TASK TO COMPLETE:
Pick out every line below that contains the string "score", and copy each one in full. Case counts.

========================

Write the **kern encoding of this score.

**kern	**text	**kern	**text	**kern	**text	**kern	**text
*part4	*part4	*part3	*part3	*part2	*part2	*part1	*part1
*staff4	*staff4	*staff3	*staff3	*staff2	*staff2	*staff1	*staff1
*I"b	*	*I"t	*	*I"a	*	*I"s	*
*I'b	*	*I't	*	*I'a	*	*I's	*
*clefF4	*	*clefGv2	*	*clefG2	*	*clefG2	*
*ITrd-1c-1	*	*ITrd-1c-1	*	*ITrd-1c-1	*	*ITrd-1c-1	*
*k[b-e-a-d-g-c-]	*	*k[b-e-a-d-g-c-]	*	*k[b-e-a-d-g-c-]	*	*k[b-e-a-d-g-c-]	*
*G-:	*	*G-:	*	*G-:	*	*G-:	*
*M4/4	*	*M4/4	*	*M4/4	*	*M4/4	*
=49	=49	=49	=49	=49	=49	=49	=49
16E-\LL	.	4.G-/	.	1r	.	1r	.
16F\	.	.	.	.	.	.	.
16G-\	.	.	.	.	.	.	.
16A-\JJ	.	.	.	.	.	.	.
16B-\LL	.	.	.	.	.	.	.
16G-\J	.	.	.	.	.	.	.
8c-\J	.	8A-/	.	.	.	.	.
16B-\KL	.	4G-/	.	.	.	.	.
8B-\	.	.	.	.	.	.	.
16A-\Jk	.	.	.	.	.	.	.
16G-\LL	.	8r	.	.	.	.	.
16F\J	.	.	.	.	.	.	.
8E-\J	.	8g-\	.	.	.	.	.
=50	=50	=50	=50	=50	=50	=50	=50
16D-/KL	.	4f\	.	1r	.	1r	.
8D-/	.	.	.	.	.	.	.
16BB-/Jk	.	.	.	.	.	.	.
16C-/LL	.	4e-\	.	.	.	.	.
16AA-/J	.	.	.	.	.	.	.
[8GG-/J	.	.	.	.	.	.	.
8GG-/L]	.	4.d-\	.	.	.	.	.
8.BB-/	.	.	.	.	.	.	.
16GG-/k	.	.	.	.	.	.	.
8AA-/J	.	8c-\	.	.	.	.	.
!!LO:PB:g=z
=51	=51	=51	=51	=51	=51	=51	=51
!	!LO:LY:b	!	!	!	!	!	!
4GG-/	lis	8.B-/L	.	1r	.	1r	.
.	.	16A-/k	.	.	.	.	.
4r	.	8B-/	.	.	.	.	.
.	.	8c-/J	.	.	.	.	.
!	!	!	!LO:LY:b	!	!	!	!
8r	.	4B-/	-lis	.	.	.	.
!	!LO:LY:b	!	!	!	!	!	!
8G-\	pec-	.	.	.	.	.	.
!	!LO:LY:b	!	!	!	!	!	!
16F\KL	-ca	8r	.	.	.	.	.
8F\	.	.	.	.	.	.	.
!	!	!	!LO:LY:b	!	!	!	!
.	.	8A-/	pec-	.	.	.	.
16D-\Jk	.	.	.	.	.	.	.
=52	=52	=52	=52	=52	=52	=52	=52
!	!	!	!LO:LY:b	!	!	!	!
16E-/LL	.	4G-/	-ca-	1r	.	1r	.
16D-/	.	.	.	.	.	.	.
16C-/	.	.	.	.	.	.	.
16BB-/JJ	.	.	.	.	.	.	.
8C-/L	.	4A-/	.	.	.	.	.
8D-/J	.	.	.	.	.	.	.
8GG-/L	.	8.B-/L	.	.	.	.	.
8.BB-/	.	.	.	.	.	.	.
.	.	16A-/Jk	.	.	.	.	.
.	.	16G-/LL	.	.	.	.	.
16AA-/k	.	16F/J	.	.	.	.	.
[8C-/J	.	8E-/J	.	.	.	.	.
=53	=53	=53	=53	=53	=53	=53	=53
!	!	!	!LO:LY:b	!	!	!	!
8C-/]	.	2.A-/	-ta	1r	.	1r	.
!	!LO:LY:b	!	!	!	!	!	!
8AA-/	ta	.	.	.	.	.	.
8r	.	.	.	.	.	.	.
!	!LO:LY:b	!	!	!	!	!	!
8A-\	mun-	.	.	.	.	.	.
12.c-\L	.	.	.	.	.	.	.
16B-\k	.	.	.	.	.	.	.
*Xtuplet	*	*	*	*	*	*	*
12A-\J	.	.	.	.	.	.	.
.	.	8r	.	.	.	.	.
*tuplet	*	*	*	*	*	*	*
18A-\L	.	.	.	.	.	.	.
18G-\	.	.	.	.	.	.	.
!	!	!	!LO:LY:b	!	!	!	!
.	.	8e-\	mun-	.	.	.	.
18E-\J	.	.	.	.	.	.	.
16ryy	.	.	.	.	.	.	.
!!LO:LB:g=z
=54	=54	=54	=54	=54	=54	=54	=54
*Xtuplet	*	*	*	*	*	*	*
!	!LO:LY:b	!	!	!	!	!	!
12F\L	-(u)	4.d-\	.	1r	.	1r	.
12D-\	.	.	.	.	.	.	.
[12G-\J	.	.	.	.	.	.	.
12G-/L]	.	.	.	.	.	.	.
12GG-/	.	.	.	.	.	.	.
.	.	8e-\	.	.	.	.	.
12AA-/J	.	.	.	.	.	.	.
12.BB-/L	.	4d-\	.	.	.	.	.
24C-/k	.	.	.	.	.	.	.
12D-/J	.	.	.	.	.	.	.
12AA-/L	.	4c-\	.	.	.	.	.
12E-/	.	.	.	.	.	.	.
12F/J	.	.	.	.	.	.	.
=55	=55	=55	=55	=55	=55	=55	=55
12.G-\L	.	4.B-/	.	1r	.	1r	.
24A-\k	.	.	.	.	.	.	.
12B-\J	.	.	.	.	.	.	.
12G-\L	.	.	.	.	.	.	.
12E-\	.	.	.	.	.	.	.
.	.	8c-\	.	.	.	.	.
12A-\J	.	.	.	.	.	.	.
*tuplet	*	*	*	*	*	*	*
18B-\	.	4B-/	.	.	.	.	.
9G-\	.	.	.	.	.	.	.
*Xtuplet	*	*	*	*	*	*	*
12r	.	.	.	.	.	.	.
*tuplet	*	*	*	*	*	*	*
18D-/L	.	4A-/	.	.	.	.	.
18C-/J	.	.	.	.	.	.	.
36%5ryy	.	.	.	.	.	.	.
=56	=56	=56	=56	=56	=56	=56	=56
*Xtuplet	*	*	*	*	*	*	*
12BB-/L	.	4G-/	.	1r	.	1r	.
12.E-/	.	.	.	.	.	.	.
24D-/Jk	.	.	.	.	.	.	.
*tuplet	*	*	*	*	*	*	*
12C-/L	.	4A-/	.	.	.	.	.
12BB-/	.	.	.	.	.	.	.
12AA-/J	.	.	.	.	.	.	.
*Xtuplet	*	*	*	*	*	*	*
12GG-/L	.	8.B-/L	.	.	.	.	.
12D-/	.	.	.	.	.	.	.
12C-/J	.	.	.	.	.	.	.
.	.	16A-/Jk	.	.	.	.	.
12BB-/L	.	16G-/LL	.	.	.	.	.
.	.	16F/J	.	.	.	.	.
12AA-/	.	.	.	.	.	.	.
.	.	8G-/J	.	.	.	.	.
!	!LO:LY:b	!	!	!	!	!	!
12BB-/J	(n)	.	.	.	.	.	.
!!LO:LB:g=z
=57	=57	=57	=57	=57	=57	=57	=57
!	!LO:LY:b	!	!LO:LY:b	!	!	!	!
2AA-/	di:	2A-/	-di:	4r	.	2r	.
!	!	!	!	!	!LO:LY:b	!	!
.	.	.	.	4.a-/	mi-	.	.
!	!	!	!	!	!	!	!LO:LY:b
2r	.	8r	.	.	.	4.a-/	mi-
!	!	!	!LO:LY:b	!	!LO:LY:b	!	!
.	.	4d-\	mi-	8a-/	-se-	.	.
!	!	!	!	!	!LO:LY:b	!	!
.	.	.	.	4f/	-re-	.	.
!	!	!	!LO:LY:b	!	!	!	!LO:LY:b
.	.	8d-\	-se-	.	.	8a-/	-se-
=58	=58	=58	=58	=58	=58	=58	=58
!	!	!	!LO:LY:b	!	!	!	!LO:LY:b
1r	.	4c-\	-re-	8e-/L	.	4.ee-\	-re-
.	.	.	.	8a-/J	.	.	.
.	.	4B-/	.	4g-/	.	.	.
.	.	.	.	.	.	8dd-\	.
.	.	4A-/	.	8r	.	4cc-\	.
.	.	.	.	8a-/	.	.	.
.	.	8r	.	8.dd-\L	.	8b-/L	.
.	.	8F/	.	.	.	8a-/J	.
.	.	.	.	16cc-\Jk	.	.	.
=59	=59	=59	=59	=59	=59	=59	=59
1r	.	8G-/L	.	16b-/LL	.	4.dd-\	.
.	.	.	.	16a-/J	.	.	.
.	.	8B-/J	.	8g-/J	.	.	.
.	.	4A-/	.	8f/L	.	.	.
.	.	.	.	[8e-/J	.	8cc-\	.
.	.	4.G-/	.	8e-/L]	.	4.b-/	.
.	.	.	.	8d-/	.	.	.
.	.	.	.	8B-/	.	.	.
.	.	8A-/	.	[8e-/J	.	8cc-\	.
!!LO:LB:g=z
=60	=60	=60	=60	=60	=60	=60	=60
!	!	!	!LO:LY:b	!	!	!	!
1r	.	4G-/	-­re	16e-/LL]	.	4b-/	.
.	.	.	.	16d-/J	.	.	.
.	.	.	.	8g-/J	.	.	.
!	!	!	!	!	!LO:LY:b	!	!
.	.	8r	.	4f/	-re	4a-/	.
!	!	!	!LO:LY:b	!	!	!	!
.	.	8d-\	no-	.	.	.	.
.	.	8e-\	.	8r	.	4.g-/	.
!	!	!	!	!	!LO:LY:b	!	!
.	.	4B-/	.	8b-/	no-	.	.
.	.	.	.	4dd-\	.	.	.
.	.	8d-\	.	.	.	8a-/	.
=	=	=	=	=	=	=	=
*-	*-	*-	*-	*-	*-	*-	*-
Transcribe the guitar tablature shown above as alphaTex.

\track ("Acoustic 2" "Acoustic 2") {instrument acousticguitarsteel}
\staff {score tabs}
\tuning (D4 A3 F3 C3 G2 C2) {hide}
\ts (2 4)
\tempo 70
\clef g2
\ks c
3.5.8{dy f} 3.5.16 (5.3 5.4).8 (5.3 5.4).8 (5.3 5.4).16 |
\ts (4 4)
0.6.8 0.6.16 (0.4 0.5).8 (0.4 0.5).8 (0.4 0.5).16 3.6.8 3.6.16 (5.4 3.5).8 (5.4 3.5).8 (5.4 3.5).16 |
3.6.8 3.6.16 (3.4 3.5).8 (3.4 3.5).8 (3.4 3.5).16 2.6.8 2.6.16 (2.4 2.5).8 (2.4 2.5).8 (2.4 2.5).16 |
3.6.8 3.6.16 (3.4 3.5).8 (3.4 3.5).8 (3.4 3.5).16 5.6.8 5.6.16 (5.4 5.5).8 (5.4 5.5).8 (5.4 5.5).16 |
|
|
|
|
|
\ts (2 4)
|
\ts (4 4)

========================

FULL OUTPUT:
Write the **kern encoding of this score.
\staff {score tabs}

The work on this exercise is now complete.